Google has made it a little difficult to sort out all of their bots with one search string "/2.1" works but does find some extra unrelated odds and ends in logs. (Except of course Googlebot-Image/1.0)
Referrer strings extracted directly from my logs
Google-: "Mozilla/5.0 (compatible; Googlebot/2.1; +http://www.google.com/bot.html)"
Of course as mentioned, there's Froogle,Mobile,and Feed for RSS feeds.
Also Google now appears to be exclusively using HTTP/1.1, until recently there has been a mix of HTTP/1.1 and HTTP/1.0. One thing important to note is Google is now always requesting GZIP compressed content if your server provides it. Your website might get an "attaboy" if you served GZIP compressed content to the "bots". This could cut your website's bandwidth usage and boost your site's performance.
(Webmasterworld and Google serve GZIP compressed content)
I look at the DC pages all the time for my keywords <using an online tool>.
DCs are subdivided into 'New', and various wild-card DNS numbers like .104, .107 and so on.
What I would like to know is the geographical locations for these DNS numbers.
I presume Google puts DCs all over the place to reduce long distance bandwidth
and to balance the insane load that all those surfers place on their servers.
Does anybody have a list of where 18.104.22.168 is for example?
I mean the physical location (City, State ..) of the servers.
Are any overseas? Lots of them? Where the heck are they?
Most of them give me good SERPs positions, but a few have my site in the dumpster.
If those few are in Upper Volta or Ananaguay I don't care so very much.
Whois lookups always point back to Mountain View, California (or very nearby)
where Google HQ are, and that tells me nothing. Any help appreciated! -Larry
[edited by: tedster at 5:44 am (utc) on Dec. 20, 2006]
You can use the "ITR client" and then "trace" the route to the IP addresses. This trace typically shows physical locations along a communication path.
Your firewall or modem firewall may block this capability to some extent.
I was really hoping that all this was public knowledge, and that somebody had a simple list up,
123.123.123 Dallas, TX
234.234.234 Boston, MA
121.121.111 Paris, France .. and so on.
I believe this could be considered a link to an authority site.
On this page to the right you will see a "click here" link to the "ITR Client" download. This windows executable is very useful and free.

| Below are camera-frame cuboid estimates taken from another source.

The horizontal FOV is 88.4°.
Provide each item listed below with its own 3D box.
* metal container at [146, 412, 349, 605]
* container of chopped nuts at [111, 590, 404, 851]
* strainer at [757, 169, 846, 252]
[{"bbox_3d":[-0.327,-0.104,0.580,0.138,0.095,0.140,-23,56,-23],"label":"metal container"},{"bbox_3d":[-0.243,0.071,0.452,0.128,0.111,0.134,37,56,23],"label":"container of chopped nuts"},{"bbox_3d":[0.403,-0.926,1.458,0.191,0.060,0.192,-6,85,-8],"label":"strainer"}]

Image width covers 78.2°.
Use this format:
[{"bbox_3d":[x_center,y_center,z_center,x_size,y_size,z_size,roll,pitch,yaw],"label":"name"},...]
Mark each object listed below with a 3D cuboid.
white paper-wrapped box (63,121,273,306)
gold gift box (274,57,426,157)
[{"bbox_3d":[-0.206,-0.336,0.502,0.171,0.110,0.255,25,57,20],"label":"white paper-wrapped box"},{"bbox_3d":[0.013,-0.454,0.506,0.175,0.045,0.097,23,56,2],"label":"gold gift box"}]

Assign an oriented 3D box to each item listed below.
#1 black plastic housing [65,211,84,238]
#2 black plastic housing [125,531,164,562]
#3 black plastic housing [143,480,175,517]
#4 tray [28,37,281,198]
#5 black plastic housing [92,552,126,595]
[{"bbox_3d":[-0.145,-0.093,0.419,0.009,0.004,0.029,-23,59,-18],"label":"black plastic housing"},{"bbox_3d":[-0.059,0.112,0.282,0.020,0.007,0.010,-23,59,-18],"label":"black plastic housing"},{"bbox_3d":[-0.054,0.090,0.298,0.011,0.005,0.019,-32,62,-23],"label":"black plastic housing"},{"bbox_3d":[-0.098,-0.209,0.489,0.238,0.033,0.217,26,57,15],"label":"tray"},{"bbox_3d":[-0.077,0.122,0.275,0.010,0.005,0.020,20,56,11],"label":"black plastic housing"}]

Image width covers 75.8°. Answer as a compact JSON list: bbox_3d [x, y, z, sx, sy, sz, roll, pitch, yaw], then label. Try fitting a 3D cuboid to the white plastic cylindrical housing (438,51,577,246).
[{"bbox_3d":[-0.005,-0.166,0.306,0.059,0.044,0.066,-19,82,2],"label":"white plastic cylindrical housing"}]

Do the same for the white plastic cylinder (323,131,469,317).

I double checked, I had to set my DSL modem firewall to OFF from a setting of LOW to fully enable the Route Tracing function of the ITR client.
This link may help with Googlebot Image
Sign up for sitemaps above. There is a robots.txt analysis tool that Google provides. You don't have to have a sitemap.xml file to sign up for sitemaps, but you may have to verify your site ownership. Google actually asks you to place a uniquely named file in your Website, so they can verify you are who you say you are!
If you blocked all bots but Googlebot, you probably are blocking Google Images, and Google Mobile. Of course there's also Adsense and Adwords bots.
Allowing only specific bots is now risky because search engines keep inventing new ones.
I do use the Sitemaps and did use the robots.txt analysis tool in the 'early days'. But since the Sitemaps page had misspelt the Mediapartners robot (*), I wasn't 100% confident in its results/info.
Plus it gave incorrect analysis results for the normal Googlebot, although that was fixed on a return visit a short while after ... yeah - I just didn't trust that page ;-)
Maybe Google have sorted it out since the early days of that analysis tool/feature, I shall give it another go.
(*) at least, if it was correct it was spelt differently to the Adsense guidelines and help pages.
and regarding to the adsense and image bots. does regular optimization technique applies to them as well? or there's a different sets of tricks to handle these bots?
Now for the on topic bit: I now see that it has been requesting images, not pages. Yes, this is Mozilla bot, not the image bot. This little guy: "Mozilla/5.0 (compatible; Googlebot/2.1; +http://www.google.com/bot.html)"
Is Mozilla bot taking over image bots job?